Sustainability was rapidly rising up the priority agenda for governments and private sector companies well before the outbreak of Covid-19. But the pandemic has highlighted the importance of preparedness and mitigation strategies for long-term issues such as climate change. This year’s British Presidency of COP26 has further enhanced that momentum.
Sustainable finance has now emerged as a far wider industry than its narrow beginnings, which were dominated by green finance transactions. As such, ESG (environmental, social and governance) concerns are now an important part of finance discussions and the relationships between corporates and their financers.
Financial and related professional services have a crucial role to play in this agenda. Through products like green bonds and green loans, the financial services sector can drive capital towards sustainable products. Asset managers are increasingly offering ESG-aligned portfolios, and legal and advisory firms are helping their clients recognise their obligations and reorganise their operations to meet tougher environmental standards. The industry is also doing more to address its own sustainability credentials – increasingly making ambitious ESG and net-zero commitments.

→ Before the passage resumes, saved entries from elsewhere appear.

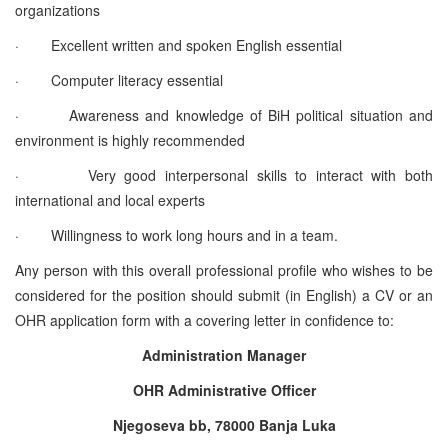
organizations
·
Excellent written and spoken English essential
·
Computer literacy essential
·
Awareness and knowledge of BiH political situation and
environment is highly recommended
·
Very good interpersonal skills to interact with both
international and local experts
·
Willingness to work long hours and in a team.
Any person with this overall professional profile who wishes to be
considered for the position should submit (in English) a CV or an
OHR application form with a covering letter in confidence to:
Administration Manager
OHR Administrative Officer
Njegoseva bb, 78000 Banja Luka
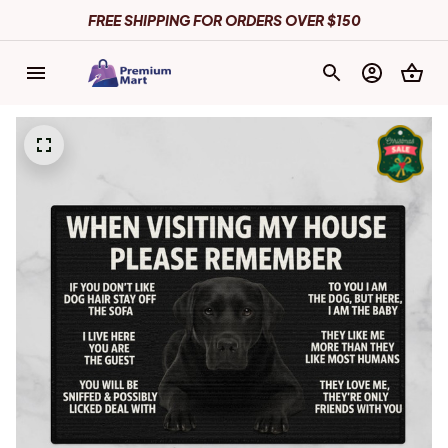
FREE SHIPPING FOR ORDERS OVER $150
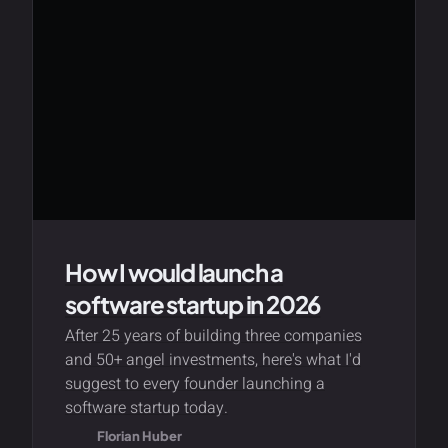
How I would launch a
software startup in 2026
After 25 years of building three companies
and 50+ angel investments, here's what I'd
suggest to every founder launching a
software startup today.
Florian Huber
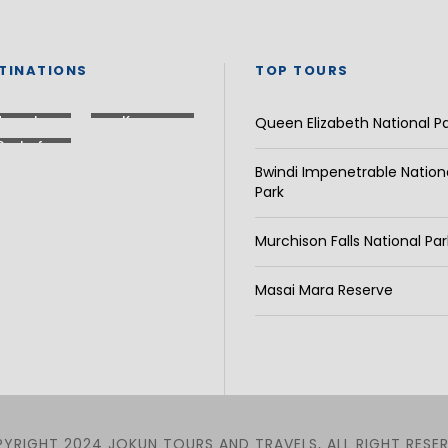
TINATIONS
TOP TOURS
Uganda
Kenya
Queen Elizabeth National P
Rest of
Africa
Bwindi Impenetrable Nation
Park
Murchison Falls National Par
Masai Mara Reserve
YRIGHT 2024 JOKUN TOURS AND TRAVELS, ALL RIGHT RESE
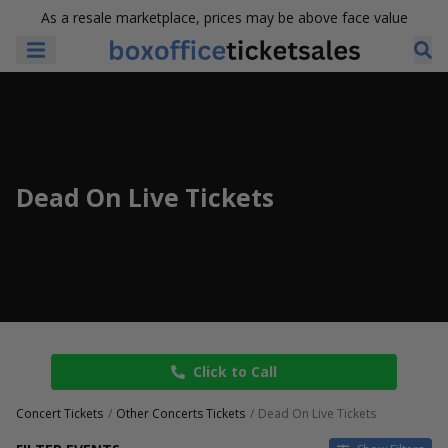
As a resale marketplace, prices may be above face value
Dead On Live Tickets
Click to Call
Concert Tickets
Other Concerts Tickets
Dead On Live Tickets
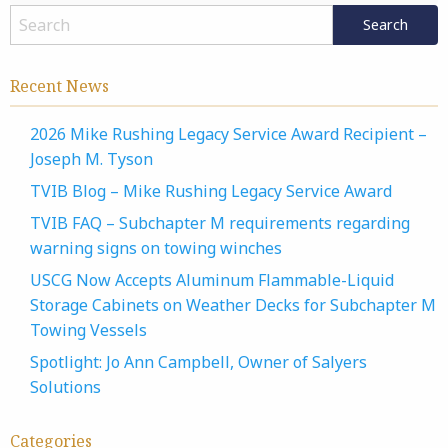
Recent News
2026 Mike Rushing Legacy Service Award Recipient –
Joseph M. Tyson
TVIB Blog – Mike Rushing Legacy Service Award
TVIB FAQ – Subchapter M requirements regarding
warning signs on towing winches
USCG Now Accepts Aluminum Flammable-Liquid
Storage Cabinets on Weather Decks for Subchapter M
Towing Vessels
Spotlight: Jo Ann Campbell, Owner of Salyers
Solutions
Categories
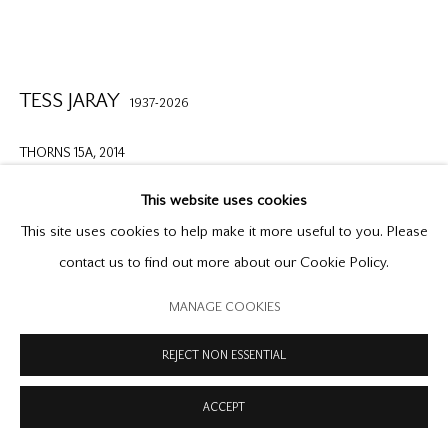
PRIVACY POLICY
MODERN SLAVERY STATEMENT
MANAGE COOKIES
COPYRIGHT © 2026 OFFER WATERMAN
SITE BY ARTLOGIC
TESS JARAY
1937-2026
THORNS 15A
,
2014
acrylic on metal panel
This website uses cookies
8 1/4 x 10 1/4 in. | 21 x 26 cm
This site uses cookies to help make it more useful to you. Please
contact us to find out more about our Cookie Policy.
Copyright The Artist
MANAGE COOKIES
FURTHER IMAGES
(View a larger image of thumbnail 1 )
, currently selected.
, currently selected.
, currently selected.
(View a larger image of thumbnail 2 )
(View a larger image of thumbnail 3 )
REJECT NON ESSENTIAL
ACCEPT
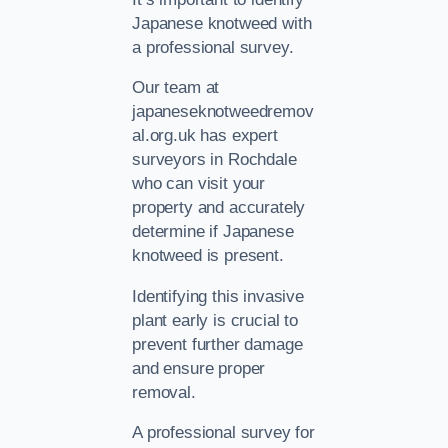
Japanese knotweed with
a professional survey.
Our team at
japaneseknotweedremov
al.org.uk has expert
surveyors in Rochdale
who can visit your
property and accurately
determine if Japanese
knotweed is present.
Identifying this invasive
plant early is crucial to
prevent further damage
and ensure proper
removal.
A professional survey for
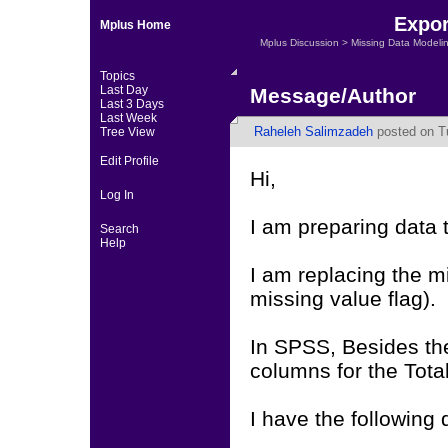
Expor
Mplus Home
Mplus Discussion
>
Missing Data Modeli
Topics
Last Day
Message/Author
Last 3 Days
Last Week
Raheleh Salimzadeh
posted on T
Tree View
Edit Profile
Hi,
Log In
I am preparing data 
Search
Help
I am replacing the m
missing value flag).
In SPSS, Besides the
columns for the Tota
I have the following 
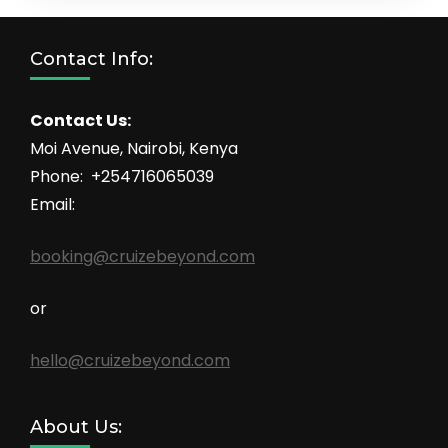
Contact Info:
Contact Us:
Moi Avenue, Nairobi, Kenya
Phone: +254716065039
Email:
booking@cruizebeyond.com
or
hello@cruizebeyond.com
About Us:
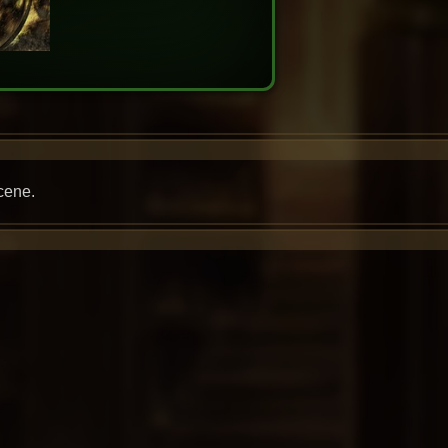
cene.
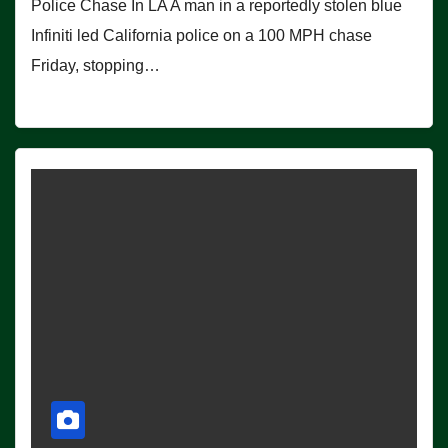
Police Chase In LA A man in a reportedly stolen blue
Infiniti led California police on a 100 MPH chase
Friday, stopping…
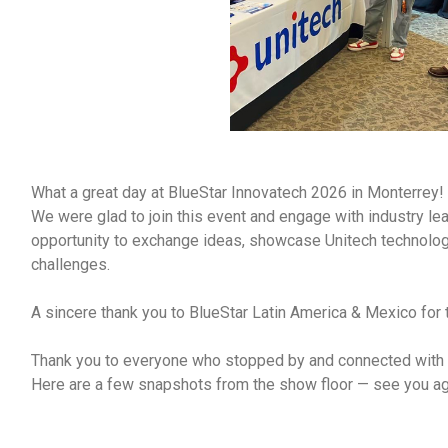
What a great day at BlueStar Innovatech 2026 in Monterrey!
We were glad to join this event and engage with industry le
opportunity to exchange ideas, showcase Unitech technolog
challenges.
A sincere thank you to BlueStar Latin America & Mexico for t
Thank you to everyone who stopped by and connected with u
Here are a few snapshots from the show floor — see you a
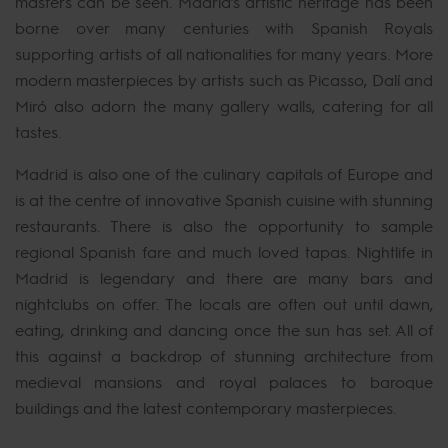
masters can be seen. Madrid’s artistic heritage has been
borne over many centuries with Spanish Royals
supporting artists of all nationalities for many years. More
modern masterpieces by artists such as Picasso, Dalí and
Miró also adorn the many gallery walls, catering for all
tastes.
Madrid is also one of the culinary capitals of Europe and
is at the centre of innovative Spanish cuisine with stunning
restaurants. There is also the opportunity to sample
regional Spanish fare and much loved tapas. Nightlife in
Madrid is legendary and there are many bars and
nightclubs on offer. The locals are often out until dawn,
eating, drinking and dancing once the sun has set. All of
this against a backdrop of stunning architecture from
medieval mansions and royal palaces to baroque
buildings and the latest contemporary masterpieces.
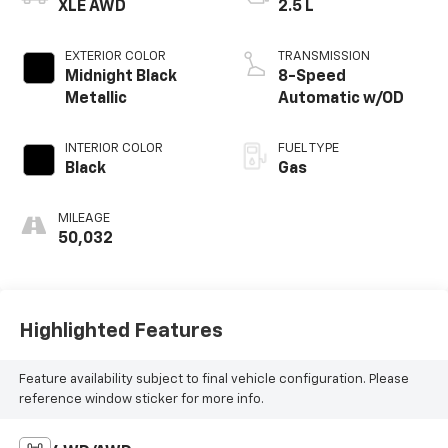
XLE AWD
2.5 L
EXTERIOR COLOR
TRANSMISSION
Midnight Black
8-Speed
Metallic
Automatic w/OD
INTERIOR COLOR
FUEL TYPE
Black
Gas
MILEAGE
50,032
Highlighted Features
Feature availability subject to final vehicle configuration. Please
reference window sticker for more info.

Nevertheless, important challenges remain. The lack of commonly agreed definitions and classification systems, poorly aligned incentive structures, and disagreement on the right targets and goals are just a few examples.
Our report offers recommendations on how these challenges may be overcome, stressing the need for a transparent and open partnership between the industry, government and regulators. The UK must make sure it is able to ride the wave and take a world leading position in finance’s greener future.